┌──
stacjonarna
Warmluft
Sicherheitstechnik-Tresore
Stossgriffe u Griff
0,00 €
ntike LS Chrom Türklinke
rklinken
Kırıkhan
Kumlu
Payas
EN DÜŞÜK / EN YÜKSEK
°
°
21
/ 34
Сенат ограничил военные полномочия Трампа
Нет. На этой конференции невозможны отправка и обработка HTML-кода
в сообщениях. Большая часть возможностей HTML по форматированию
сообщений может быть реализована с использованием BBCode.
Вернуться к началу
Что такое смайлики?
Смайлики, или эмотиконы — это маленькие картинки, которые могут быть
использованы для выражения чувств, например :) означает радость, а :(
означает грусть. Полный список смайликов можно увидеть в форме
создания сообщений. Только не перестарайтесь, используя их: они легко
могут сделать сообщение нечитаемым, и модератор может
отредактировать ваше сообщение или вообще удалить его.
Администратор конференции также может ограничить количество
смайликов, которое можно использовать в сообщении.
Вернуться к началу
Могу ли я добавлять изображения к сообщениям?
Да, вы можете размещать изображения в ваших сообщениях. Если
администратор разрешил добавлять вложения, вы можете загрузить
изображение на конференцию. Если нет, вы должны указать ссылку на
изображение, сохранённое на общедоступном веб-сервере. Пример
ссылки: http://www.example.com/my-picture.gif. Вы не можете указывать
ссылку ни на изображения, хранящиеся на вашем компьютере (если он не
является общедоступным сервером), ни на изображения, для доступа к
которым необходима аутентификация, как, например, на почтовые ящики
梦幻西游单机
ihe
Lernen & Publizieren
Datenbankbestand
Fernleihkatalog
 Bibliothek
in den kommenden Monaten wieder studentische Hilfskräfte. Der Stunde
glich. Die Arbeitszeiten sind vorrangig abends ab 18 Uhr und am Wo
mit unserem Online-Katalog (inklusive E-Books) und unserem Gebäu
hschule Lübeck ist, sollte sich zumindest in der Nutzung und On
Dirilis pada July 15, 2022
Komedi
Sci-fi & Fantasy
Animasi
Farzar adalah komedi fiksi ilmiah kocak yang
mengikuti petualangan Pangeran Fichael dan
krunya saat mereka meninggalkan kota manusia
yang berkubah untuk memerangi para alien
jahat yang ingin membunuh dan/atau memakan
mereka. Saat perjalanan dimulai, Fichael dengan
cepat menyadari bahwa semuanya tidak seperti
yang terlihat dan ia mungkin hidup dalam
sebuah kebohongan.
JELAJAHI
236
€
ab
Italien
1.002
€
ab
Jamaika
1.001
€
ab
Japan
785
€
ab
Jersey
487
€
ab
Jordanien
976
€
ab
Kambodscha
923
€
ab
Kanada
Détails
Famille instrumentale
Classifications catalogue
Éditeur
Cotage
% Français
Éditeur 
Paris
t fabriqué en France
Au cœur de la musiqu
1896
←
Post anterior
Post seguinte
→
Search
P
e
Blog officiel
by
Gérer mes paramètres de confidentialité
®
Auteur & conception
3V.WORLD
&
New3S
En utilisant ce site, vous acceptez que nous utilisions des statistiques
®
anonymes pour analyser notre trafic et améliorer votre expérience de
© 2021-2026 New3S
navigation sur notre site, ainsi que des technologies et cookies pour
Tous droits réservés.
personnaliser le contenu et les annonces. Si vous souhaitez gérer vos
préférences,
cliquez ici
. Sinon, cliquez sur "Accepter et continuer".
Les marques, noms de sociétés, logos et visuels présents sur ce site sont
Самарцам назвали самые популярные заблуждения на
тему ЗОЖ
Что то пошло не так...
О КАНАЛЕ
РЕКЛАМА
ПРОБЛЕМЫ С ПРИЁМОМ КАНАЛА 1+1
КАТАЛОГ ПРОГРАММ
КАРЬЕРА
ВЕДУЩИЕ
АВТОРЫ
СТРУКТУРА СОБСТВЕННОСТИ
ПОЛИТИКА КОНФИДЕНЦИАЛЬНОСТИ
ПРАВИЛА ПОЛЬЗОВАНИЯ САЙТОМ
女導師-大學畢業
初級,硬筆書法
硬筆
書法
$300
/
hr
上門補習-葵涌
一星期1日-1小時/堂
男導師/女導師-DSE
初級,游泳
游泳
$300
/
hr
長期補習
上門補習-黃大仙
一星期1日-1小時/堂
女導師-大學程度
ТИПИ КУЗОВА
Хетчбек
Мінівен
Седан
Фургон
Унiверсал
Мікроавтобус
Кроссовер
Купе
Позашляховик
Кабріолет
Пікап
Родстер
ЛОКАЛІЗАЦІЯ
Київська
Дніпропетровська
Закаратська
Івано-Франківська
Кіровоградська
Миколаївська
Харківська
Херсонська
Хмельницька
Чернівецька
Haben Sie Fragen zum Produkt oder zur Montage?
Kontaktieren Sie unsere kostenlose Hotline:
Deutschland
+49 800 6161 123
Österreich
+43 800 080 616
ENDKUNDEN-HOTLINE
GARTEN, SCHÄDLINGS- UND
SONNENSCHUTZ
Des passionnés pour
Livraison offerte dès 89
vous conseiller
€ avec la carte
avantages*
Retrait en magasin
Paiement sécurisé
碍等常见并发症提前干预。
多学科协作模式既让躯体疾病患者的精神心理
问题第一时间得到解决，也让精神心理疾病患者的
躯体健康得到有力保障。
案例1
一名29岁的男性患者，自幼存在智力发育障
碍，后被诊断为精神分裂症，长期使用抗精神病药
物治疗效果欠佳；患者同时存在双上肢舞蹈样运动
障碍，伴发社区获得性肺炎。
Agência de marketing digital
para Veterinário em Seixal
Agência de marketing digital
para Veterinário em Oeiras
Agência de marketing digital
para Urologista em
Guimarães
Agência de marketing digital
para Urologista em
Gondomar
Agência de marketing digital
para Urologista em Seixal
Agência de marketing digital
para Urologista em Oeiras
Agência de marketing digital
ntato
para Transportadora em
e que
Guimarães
└──
### What is being asked
Some lines of the material above contain the string "HTML". Please state how many, giving the number alone.

### Response below
2